1 : Rabbi Israël ben Eliezer (רבי ישראל בן אליעזר), né le 25 août 1698 et mort le 22 mai 1760 en Pologne, appelé le « Baal Shem Tov » (litt. Maître du Bon Nom) ou le Besht הבעש »ט par acronyme, est un rabbin, fondateur du hassidisme, courant mystique du judaïsme.
Le Baal Shem Tov est né seulement cinquante ans après les pogroms des cosaques de Khmelnytsky qui en 1648 ont ravagé les communautés juives d’Europe orientale. 100 000 Juifs sont massacrés dans toute l’Ukraine et certaines communautés sont entièrement anéanties2. C’est une époque qui suit l’avènement des faux messies Sabbataï Tsevi et Jacob Frank3. Pour aider son peuple à surmonter ces épreuves physiques et morales, et inspiré par les enseignements cabbalistiques du rabbin Isaac Louria, le Baal Chem Tov prône la joie populaire contre l’austérité et l’élitisme des autorités religieuses de son temps.

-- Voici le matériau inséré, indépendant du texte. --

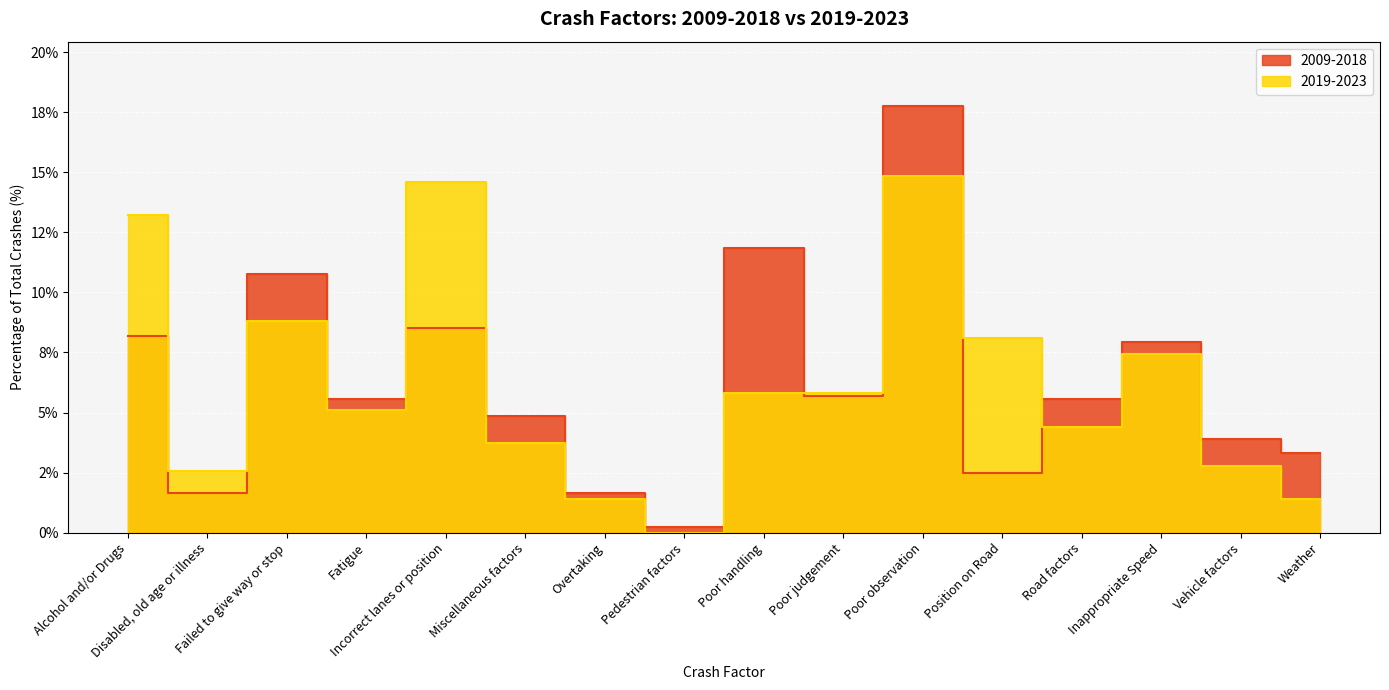

What is the label of the 13th point from the right?

Fatigue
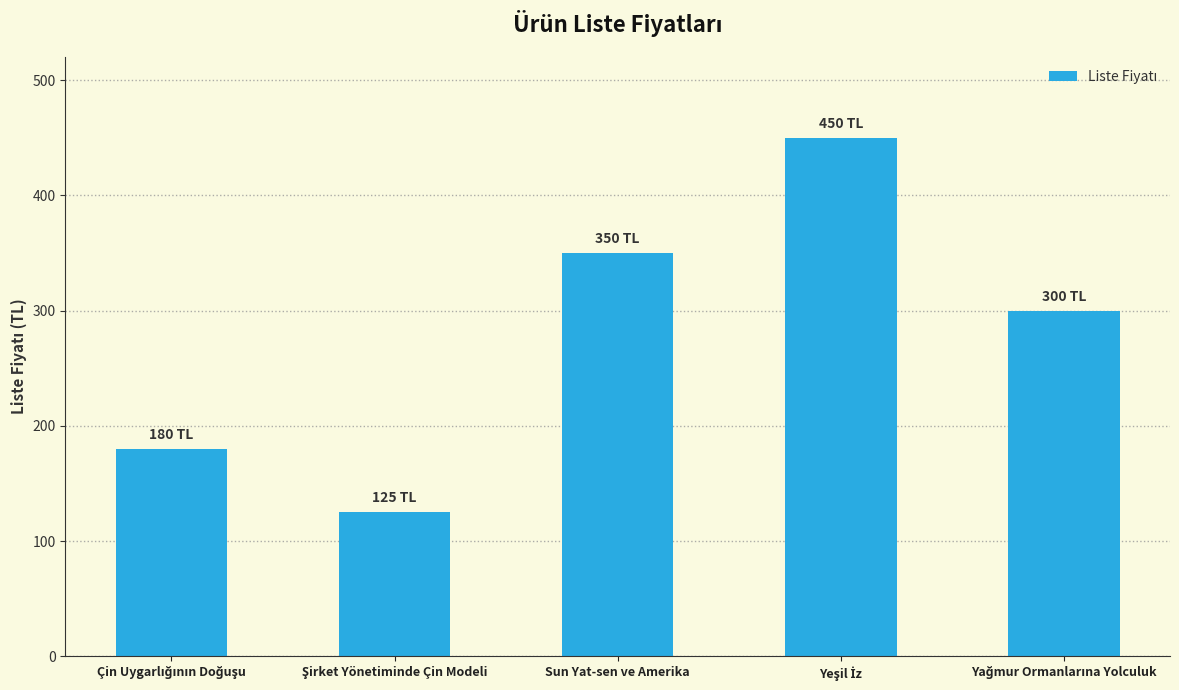

Reading left to right, extract all data points from this chart.

180	125	350	450	300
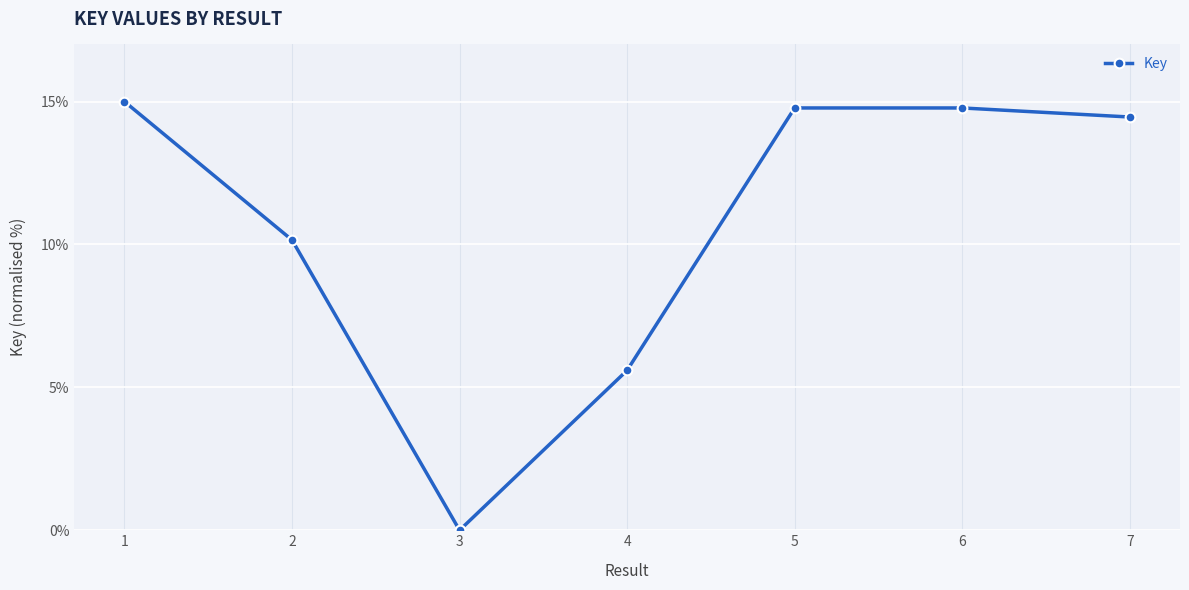

Which label corresponds to the largest value in the chart?

1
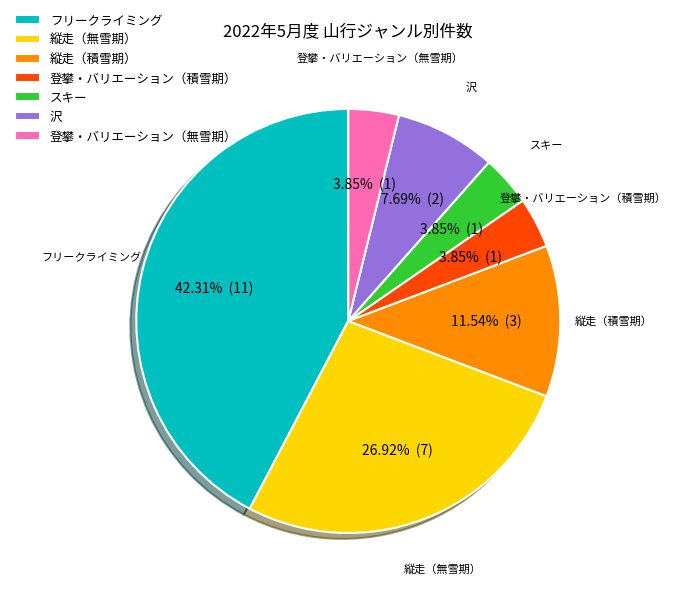

What percentage is the スキー slice, to the nearest percent?

4%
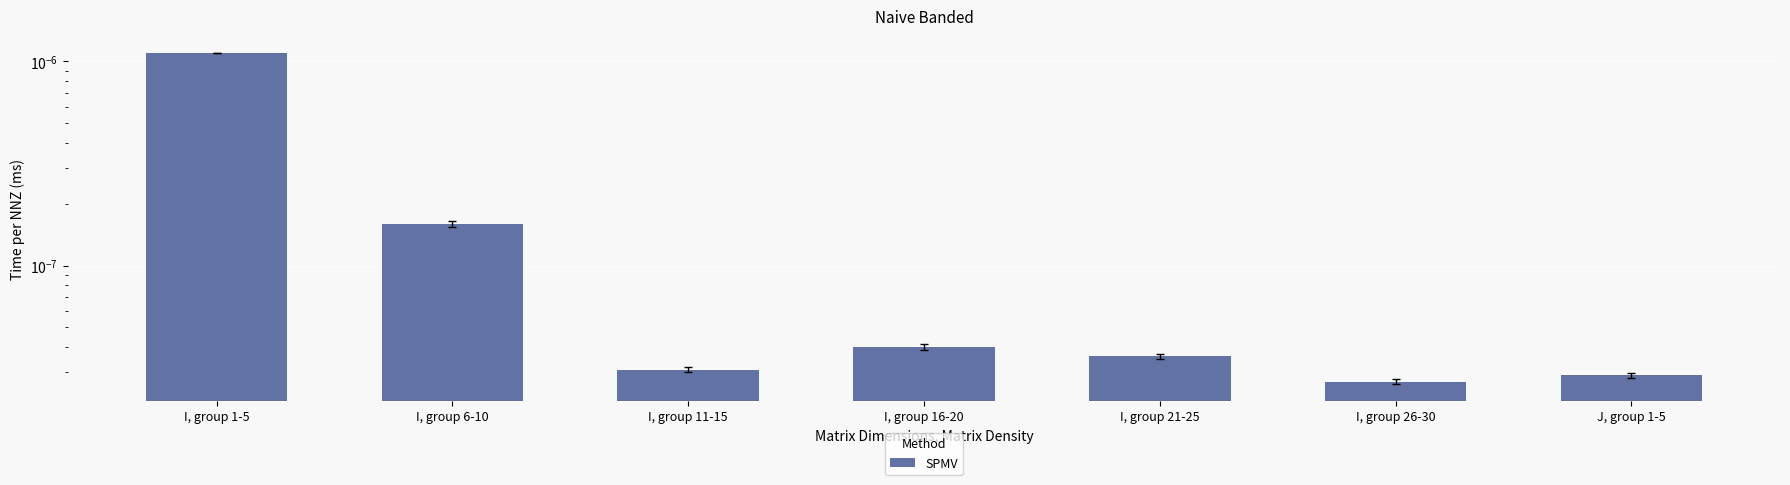

What is the label of the 4th bar from the right?

I, group 16-20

2 : Juda Lœw ben Bezalel (hébreu : רבי יהודה ליווא בן בצלאל Rabbi Yehouda Levaï ben Betzalel, var. Löw, Lœwe, Löwe) dit le Maharal (hébreu : מהר »ל pour Morenou HaRav Lœw, notre maître le rabbin Lœw) est un rabbin, talmudiste, mystique et philosophe du XVIe siècle, associé à la ville de Prague (1512, 1520 ou 1525 –17 septembre 1609, Prague).
Né environ vingt ans après l’expulsion des Juifs de la péninsule ibérique et la découverte des Amériques, il est l’auteur d’une œuvre abondante touchant à la plupart des domaines intellectuels de la vie juive, par laquelle il effectue le passage de la pensée juive médiévale à celle de la renaissance. Il se distingue en outre par une connaissance des sciences profanes de son temps, dont l’astronomie et les mathématiques. Familier de l’empereur Rodolphe II, il fait l’objet de nombreuses histoires et légendes dont la plus connue, apparue ou popularisée au XIXe siècle, lui attribue la création du Golem.